We will also continue to coordinate with domestic and international regulators where appropriate, to support firms who need to comply with multiple frameworks in the UK and across borders.

The duties set out in the Act are mandatory – service providers must comply to create a safer life online for people in the UK. Our teams will be monitoring compliance across the range of services in scope and won’t hesitate to take action where this is necessary to protect UK users from harm.

The Act places duties on a wide range of sites and apps – from the largest social media platforms to the smallest online community. The Act is clear that all in-scope service providers need to understand and comply with their duties. But we’ve been clear that as a proportionate, risk-based regulator our focus will be upon the largest services with the highest reach and those smaller services that present specific and high risks to UK users.

The steps we will take to drive compliance include:

• Gathering information: We will use our powers to gather information as described above and in our consultation on information powers. Our notice on Ofcom’s approach to accessing services outlines that we’ll also sometimes gather information by directly accessing services to understand and monitor user experience and consider the measures service providers have in place.
• Supervisory engagement: Our supervision team is engaging with a range of service providers, to ensure they understand their duties and act quickly to protect users online. This includes some of the largest sites and apps as well as smaller ones that present a high risk to users online.
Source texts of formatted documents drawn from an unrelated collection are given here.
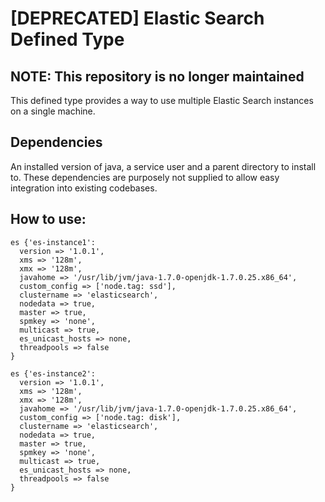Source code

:[DEPRECATED] Elastic Search Defined Type
========================================

NOTE: This repository is no longer maintained
---------------------------------------------


This defined type provides a way to use multiple Elastic Search instances on a single machine.

Dependencies
------------
An installed version of java, a service user and a parent directory to install to. These dependencies are purposely not supplied to allow easy integration into existing codebases.

How to use:
-----------

    es {'es-instance1':
      version => '1.0.1',
      xms => '128m',
      xmx => '128m',
      javahome => '/usr/lib/jvm/java-1.7.0-openjdk-1.7.0.25.x86_64',
      custom_config => ['node.tag: ssd'],
      clustername => 'elasticsearch',
      nodedata => true,
      master => true,
      spmkey => 'none',
      multicast => true,
      es_unicast_hosts => none,
      threadpools => false
    }

    es {'es-instance2':
      version => '1.0.1',
      xms => '128m',
      xmx => '128m',
      javahome => '/usr/lib/jvm/java-1.7.0-openjdk-1.7.0.25.x86_64',
      custom_config => ['node.tag: disk'],
      clustername => 'elasticsearch',
      nodedata => true,
      master => true,
      spmkey => 'none',
      multicast => true,
      es_unicast_hosts => none,
      threadpools => false
    }
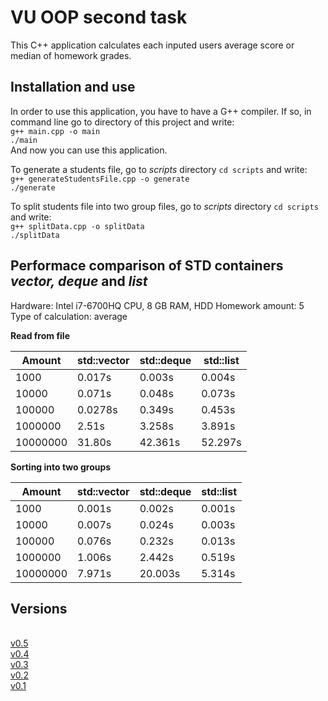# VU OOP second task

This C++ application calculates each inputed users average score or median of homework grades.

## Installation and use

In order to use this application, you have to have a G++ compiler. If so, in command line go to directory of this project and write:
<br />`g++ main.cpp -o main`
<br />`./main`
<br /> And now you can use this application.

To generate a students file, go to _scripts_ directory `cd scripts` and write:
<br />`g++ generateStudentsFile.cpp -o generate`
<br />`./generate`

To split students file into two group files, go to _scripts_ directory `cd scripts` and write:
<br />`g++ splitData.cpp -o splitData`
<br />`./splitData`

## Performace comparison of STD containers _vector, deque_ and _list_

Hardware: Intel i7-6700HQ CPU, 8 GB RAM, HDD
Homework amount: 5
Type of calculation: average

**Read from file**

| Amount   | std::vector | std::deque | std::list |
| -------- | ----------- | ---------- | --------- |
| 1000     | 0.017s      | 0.003s     | 0.004s    |
| 10000    | 0.071s      | 0.048s     | 0.073s    |
| 100000   | 0.0278s     | 0.349s     | 0.453s    |
| 1000000  | 2.51s       | 3.258s     | 3.891s    |
| 10000000 | 31.80s      | 42.361s    | 52.297s   |

**Sorting into two groups**

| Amount   | std::vector | std::deque | std::list |
| -------- | ----------- | ---------- | --------- |
| 1000     | 0.001s      | 0.002s     | 0.001s    |
| 10000    | 0.007s      | 0.024s     | 0.003s    |
| 100000   | 0.076s      | 0.232s     | 0.013s    |
| 1000000  | 1.006s      | 2.442s     | 0.519s    |
| 10000000 | 7.971s      | 20.003s    | 5.314s    |

## Versions

<br /> [v0.5](https://github.com/pablozz/vu-oop-2/releases/tag/v0.5)
<br /> [v0.4](https://github.com/pablozz/vu-oop-2/releases/tag/v0.4)
<br /> [v0.3](https://github.com/pablozz/vu-oop-2/releases/tag/v0.3)
<br /> [v0.2](https://github.com/pablozz/vu-oop-2/releases/tag/v0.2)
<br />[v0.1](https://github.com/pablozz/vu-oop-2/releases/tag/v0.1)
We intend to communicate our high-level plans to individual services by April 2025. We will review services’ risk assessments carefully to ensure they have adequately addressed the biggest risks and with a particular focus on the areas identified above. We will work with services to ensure they comply with their duties but will not hesitate to take formal action where they don’t meet our expected standards.
• Opening enforcement programmes: We will use cross-sector enforcement programmes to monitor and assess compliance on specific issues across a range of service providers. These could result in formal enforcement action. On 16 January 2025, we opened an enforcement programme into compliance with duties to protect children from pornographic content through the use of highly effective age assurance, focusing initially on those providers that display or publish pornographic content. We expect to open more programmes in 2025.
• Taking formal enforcement action: Where there is a risk of serious harm to users - especially children - we will take enforcement action where service providers fail to comply with their duties, which may include issuing significant financial penalties, requiring them to make specific changes, and – in exceptionally serious cases – applying to the courts to block sites in the UK. We will generally engage with service providers beforehand to explain our concerns and will generally allow the opportunity to remedy our concerns before moving to formal action. Our Online Safety Enforcement Guidance sets out more information.

The spotlight is now on online services, who must now take action and make sure users in the UK have a safer life online.